Müfessirlerimizden Âlûsî der ki: Rivayetlere bakılırsa bu âyet, Ebû Cehil ve benzerleri hakkında nâzil olmuştur. (el-Âlûsî, XXIII/253.) Müfessir Âlûsî, bu âyette anlatılan kurtarıcılık anlamının uhrevî değil, Hz. Peygamber’in (s.a.s.) bir kısım inatçı kâfirleri İslâm’a davet etme konusunda gösterdiği çabaların yararlı olmayacağını belirten temsîlî bir istiâre olduğunu kaydeder. Yani O’nun, insanların hidâyeti için var gücüyle çalışması, gayret etmesi ve onları imâna davet etmesi, âdeta ateşte yanmakta olan insanları kurtarmaya benzetilmiştir. (el-Âlûsî, XXIII/253.)
Zemahşerî de benzer bir anlam vererek âyeti yorumlamıştır:
“Onların, dünyada, yani hayatta oldukları halde azabı hak etmiş olmaları, sanki ateşe girmişler gibi beyan edilmiştir. Hatta Rasûlullah’ın onları imana davet ederken gösterdiği çaba ve gayretler, onları ateşten kurtarması anlamında ifade edilmiştir.” (ez-Zemahşerî, el-Keşşâf, IV/117.)
Kurtubî ise âyeti sebeb-i nüzûl rivâyetlerinin yardımıyla şöyle tefsir etmektedir:
“Hz. Peygamber (s.a.s.), cehennemlik oldukları (ilm-i ilâhide) bilinen bir topluluğun imana gelmesini şiddetle arzu ediyor ve bunun için çabalıyordu ki, işbu âyet bunun üzerine nâzil olmuştur. İbn-i Abbas’a göre, bu kimseler Ebu Leheb, oğlu ve Hz. Peygamber’in aşiretinden olup da iman etmeyenlerdir.” (el-Kurtubî, XV/244.)
Hz. Peygamber’in (s.a.s.) şu hadisi de söz konusu âyetteki benzetmeyle ilgili ve yukarıdaki yorumları destekler mahiyettedir:
“Benim ve insanların durumu şuna benzer: Bir adam bir ateş yakmış, kelebekler ve uçan bir kısım canlılar da ateşin içine düşüyorlar..” (Buhâri, Sahîh, Enbiyâ, 40, cilt: IV, s. 136.)

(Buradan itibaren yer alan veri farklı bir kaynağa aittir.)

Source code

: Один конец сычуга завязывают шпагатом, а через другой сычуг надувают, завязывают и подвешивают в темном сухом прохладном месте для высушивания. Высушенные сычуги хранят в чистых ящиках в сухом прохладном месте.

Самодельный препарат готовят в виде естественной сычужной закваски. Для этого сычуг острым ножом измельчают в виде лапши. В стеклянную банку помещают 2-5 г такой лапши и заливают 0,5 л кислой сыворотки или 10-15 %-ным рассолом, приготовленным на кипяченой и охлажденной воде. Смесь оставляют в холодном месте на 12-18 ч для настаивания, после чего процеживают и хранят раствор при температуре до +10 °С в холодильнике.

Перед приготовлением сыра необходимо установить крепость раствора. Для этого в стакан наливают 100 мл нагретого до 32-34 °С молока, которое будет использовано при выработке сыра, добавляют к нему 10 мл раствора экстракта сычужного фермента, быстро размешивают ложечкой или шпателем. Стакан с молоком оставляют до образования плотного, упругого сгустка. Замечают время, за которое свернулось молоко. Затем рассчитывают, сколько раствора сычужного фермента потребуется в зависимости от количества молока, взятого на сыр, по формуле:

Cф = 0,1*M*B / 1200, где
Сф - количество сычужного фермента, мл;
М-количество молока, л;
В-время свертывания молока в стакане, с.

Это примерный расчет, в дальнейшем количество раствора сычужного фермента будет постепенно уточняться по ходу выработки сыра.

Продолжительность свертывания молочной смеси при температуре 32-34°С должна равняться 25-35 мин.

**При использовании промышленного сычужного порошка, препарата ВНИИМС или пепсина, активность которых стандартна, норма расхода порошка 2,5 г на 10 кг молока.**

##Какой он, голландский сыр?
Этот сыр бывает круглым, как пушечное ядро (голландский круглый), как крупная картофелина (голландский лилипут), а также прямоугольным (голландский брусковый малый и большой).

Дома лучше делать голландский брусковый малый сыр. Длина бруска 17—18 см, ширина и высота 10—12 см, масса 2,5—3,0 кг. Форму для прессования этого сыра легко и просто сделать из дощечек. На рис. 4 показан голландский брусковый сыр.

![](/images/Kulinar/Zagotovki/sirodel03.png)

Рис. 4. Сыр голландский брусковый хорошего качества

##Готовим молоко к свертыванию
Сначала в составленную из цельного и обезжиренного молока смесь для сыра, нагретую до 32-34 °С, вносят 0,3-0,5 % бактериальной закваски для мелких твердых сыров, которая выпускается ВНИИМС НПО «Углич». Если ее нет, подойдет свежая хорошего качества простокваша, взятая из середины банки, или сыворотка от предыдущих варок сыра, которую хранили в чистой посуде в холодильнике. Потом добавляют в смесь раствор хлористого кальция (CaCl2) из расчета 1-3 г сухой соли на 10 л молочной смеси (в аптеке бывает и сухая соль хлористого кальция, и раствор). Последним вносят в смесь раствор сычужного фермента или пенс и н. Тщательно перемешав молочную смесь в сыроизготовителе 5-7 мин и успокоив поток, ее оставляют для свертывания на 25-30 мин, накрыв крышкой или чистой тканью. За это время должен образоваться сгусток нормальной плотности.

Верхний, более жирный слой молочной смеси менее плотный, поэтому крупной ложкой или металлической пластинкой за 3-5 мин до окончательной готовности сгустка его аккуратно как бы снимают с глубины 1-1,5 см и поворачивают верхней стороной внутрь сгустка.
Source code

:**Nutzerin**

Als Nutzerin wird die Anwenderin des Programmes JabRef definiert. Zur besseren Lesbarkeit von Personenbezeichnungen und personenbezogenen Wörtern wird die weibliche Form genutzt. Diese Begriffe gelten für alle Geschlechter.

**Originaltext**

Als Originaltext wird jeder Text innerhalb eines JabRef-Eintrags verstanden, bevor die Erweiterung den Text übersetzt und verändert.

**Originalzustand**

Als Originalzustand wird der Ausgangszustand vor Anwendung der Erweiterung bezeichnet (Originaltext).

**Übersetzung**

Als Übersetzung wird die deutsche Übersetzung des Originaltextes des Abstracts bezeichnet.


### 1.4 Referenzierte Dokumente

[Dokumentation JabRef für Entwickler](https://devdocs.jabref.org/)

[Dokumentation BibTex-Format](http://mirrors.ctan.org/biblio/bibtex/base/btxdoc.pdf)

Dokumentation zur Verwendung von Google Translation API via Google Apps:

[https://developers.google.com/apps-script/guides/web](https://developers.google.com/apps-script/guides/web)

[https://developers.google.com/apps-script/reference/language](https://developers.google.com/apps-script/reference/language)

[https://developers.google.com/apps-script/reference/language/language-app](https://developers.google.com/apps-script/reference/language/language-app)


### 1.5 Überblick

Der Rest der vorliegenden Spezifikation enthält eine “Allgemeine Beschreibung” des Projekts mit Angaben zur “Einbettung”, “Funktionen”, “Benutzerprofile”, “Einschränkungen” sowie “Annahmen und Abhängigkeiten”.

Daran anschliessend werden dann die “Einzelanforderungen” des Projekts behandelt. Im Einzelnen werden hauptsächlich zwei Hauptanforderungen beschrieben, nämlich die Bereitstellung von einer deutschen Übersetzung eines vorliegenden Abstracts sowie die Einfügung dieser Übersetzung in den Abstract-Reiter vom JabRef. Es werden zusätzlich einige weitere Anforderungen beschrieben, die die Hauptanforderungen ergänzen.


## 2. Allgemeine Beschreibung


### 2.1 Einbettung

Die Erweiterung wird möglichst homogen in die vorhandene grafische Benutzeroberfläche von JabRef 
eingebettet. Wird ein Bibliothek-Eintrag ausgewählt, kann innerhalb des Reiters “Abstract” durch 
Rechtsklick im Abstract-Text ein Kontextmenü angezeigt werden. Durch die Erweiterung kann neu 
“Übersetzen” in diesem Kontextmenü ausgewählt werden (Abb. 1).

Sahîh-i Müslim’deki rivâyet ise farklı ve şöyledir:
“Benim ve insanların durumu şuna benzer: Bir adam ateş yakmış, bir kısım canlılar ve kelebekler ateşin içine düşmeye başlıyorlar. Ben ise, siz ateşe doğru atılırken sizi engellemeye çalışıyorum.” (Müslim, Sahîhu Müslim Bi Şerhi’n-Nevevî, Kitâbu’l-Fedâil, Bab: 17, XV/49.)
Yani bu hadiste, bir kısım insanlar iman etmemekle, henüz dünyada iken cehennem ateşine girmiş gibi ifade edilerek bir yönüyle âyete ışık tutulmuştur.
Netice olarak bu âyet, müfessirlerimizin yorumları ve onu destekleyici hadislerle birlikte düşünüldüğünde, Peygamber Efendimiz’in (s.a.s.) ahirette, kendisine iman eden insanları şefâat ile cehennem ateşinden kurtarmasının imkansızlığını değil, O’nun dünyada iken verdiği İslâmî tebliğ mücadelesinde bir kısım –Ebû Cehil ve Ebû Leheb gibi– müşriklerin imâna gelmeyeceklerini ifade etmektedir.